*** Supplied information Section Begins ***

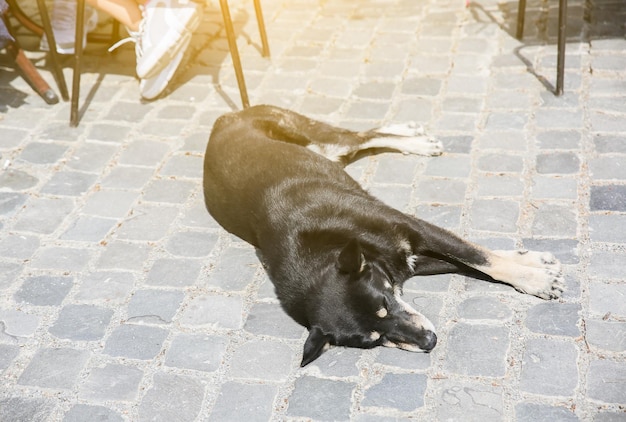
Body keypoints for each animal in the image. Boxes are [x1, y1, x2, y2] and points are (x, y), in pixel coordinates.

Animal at [202, 105, 564, 366]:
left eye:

*** Supplied information Section Ends ***

Print the listing exactly, minus its pictures.

Body keypoints for each animal in the image. Boxes are [x1, y1, x2, y2] and points are (x, y), in pixel coordinates.

Animal at [202, 105, 564, 366]:
left eye:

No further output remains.